Alice sat on Viola's bed, balancing on the edge. The mattress didn't dip beneath her weight. She looked around, searching for something.

"Why don't you sit down here?" she asked Mattia at last.

He obeyed, sitting down carefully, about a foot away from her. The music in the living room sounded like the heavy, panting breath of the walls. Alice noticed Mattia's hands, clenched into fists.

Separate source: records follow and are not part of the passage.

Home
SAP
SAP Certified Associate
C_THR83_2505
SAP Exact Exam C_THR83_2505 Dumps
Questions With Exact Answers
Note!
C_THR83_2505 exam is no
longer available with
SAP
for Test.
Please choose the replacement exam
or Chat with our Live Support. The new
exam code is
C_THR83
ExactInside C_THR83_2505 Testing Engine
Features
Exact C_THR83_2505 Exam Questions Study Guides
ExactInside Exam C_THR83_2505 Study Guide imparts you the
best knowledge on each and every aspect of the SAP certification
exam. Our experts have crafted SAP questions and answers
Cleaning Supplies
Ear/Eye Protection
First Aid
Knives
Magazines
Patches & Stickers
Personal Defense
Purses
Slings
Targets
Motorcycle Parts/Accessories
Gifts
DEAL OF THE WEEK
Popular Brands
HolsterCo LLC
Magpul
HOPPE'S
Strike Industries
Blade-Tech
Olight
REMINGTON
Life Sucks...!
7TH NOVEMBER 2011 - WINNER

"Is your hand better?" she asked.

"Nearly," he said.

"How did you do it?"

"I cut myself. In the biology lab. By accident."

"Can I see?"

Mattia tightened his fists still further. Then he slowly opened his left hand. A furrow, light in shade and perfectly straight, cut it diagonally. Around it, Alice made out scars that were shorter and paler, almost white. They filled the whole of his palm, intersecting like the branches of a leafless tree seen against the light.

"I've got one too, you know," she said.

Mattia clenched his fist again and trapped his hand between his legs, as if to hide it. Alice stood up, lifted her sweatshirt slightly, and unbuttoned her jeans. He was seized by panic. He turned his eyes to the floor, but still managed to see Alice's hands folding back the edge of her trousers, revealing a piece of white gauze framed by Scotch tape and, just below it, the top of a pair of pale gray underpants.

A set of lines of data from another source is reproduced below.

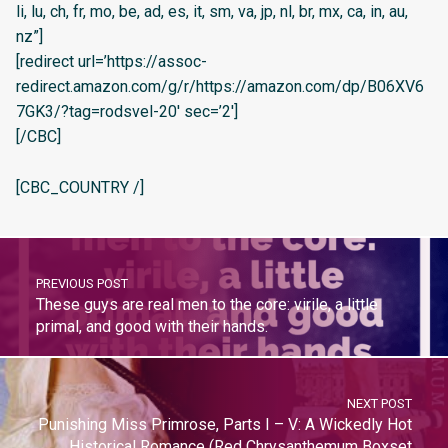
li, lu, ch, fr, mo, be, ad, es, it, sm, va, jp, nl, br, mx, ca, in, au,
nz”]
[redirect url=’https://assoc-
redirect.amazon.com/g/r/https://amazon.com/dp/B06XV6
7GK3/?tag=rodsvel-20′ sec=’2′]
[/CBC]
[CBC_COUNTRY /]
PREVIOUS POST
These guys are real men to the core: virile, a little
primal, and good with their hands.
NEXT POST
Punishing Miss Primrose, Parts I – V: A Wickedly Hot
Historical Romance (Red Chrysanthemum Boxset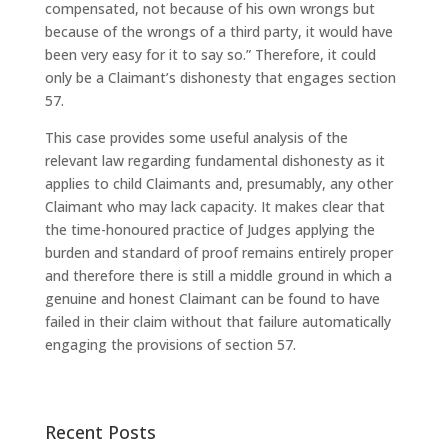
compensated, not because of his own wrongs but
because of the wrongs of a third party, it would have
been very easy for it to say so.” Therefore, it could
only be a Claimant’s dishonesty that engages section
57.
This case provides some useful analysis of the
relevant law regarding fundamental dishonesty as it
applies to child Claimants and, presumably, any other
Claimant who may lack capacity. It makes clear that
the time-honoured practice of Judges applying the
burden and standard of proof remains entirely proper
and therefore there is still a middle ground in which a
genuine and honest Claimant can be found to have
failed in their claim without that failure automatically
engaging the provisions of section 57.
Recent Posts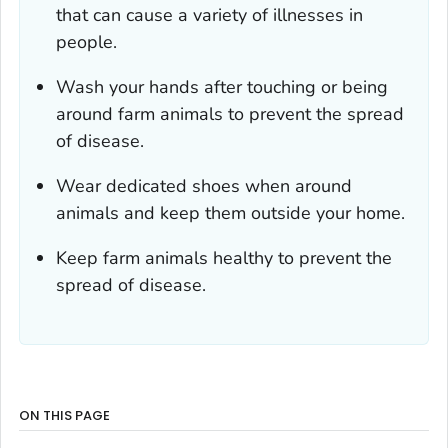
that can cause a variety of illnesses in
people.
Wash your hands after touching or being
around farm animals to prevent the spread
of disease.
Wear dedicated shoes when around
animals and keep them outside your home.
Keep farm animals healthy to prevent the
spread of disease.
ON THIS PAGE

Alice lowered the elastic band a couple of inches and Mattia held his breath.

"Look," she said.

A long scar ran along her protruding pelvis bone. It was thick and in relief, and wider than Mattia's. The marks from the stitches, which intersected it perpendicularly and at regular intervals, made it look like the kind of scar children draw on their faces when they dress up as pirates.

Mattia couldn't think what to say. Alice buttoned up her jeans and tucked her undershirt inside them. Then she sat down again, a little closer to him.

The silence was almost unbearable for both of them, the empty space between their faces overflowing with expectation and embarrassment.

"Do you like your new school?" Alice asked, for the sake of saying something.

"Yes."

"They say you're a genius."

Mattia sucked in his cheeks and bit into them till he felt the metallic taste of blood filling his mouth.

"Do you really like studying?"

Mattia nodded.

"Why?"

"It's the only thing I know how to do," he said shortly. He wanted to tell her that he liked studying because you can do it alone, because all the things you study are already dead, cold, and chewed over. He wanted to tell her that the pages of the schoolbooks were all the same temperature, that they left you time to choose, that they never hurt you and you couldn't hurt them either. But he said nothing.